**Exercise requirements:** Search the records below for the word "action". Copy each line where it occurs.

**Exercise data:**
::::::::::

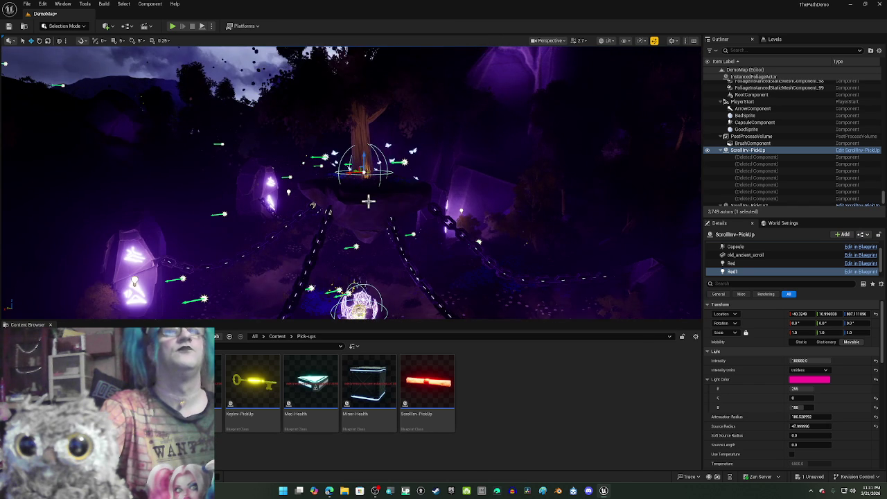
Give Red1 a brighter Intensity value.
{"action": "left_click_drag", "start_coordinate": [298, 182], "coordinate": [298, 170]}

::::::::::

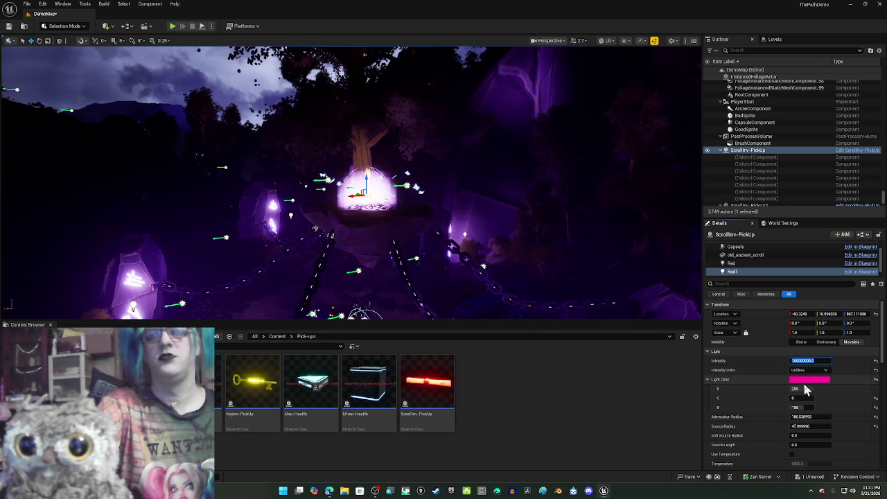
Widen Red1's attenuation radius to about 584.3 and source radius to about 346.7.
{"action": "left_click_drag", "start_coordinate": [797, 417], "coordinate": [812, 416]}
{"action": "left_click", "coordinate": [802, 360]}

::::::::::

**Task response:**
{"action": "left_click_drag", "start_coordinate": [298, 182], "coordinate": [298, 170]}
{"action": "left_click_drag", "start_coordinate": [797, 417], "coordinate": [812, 416]}
{"action": "left_click", "coordinate": [802, 360]}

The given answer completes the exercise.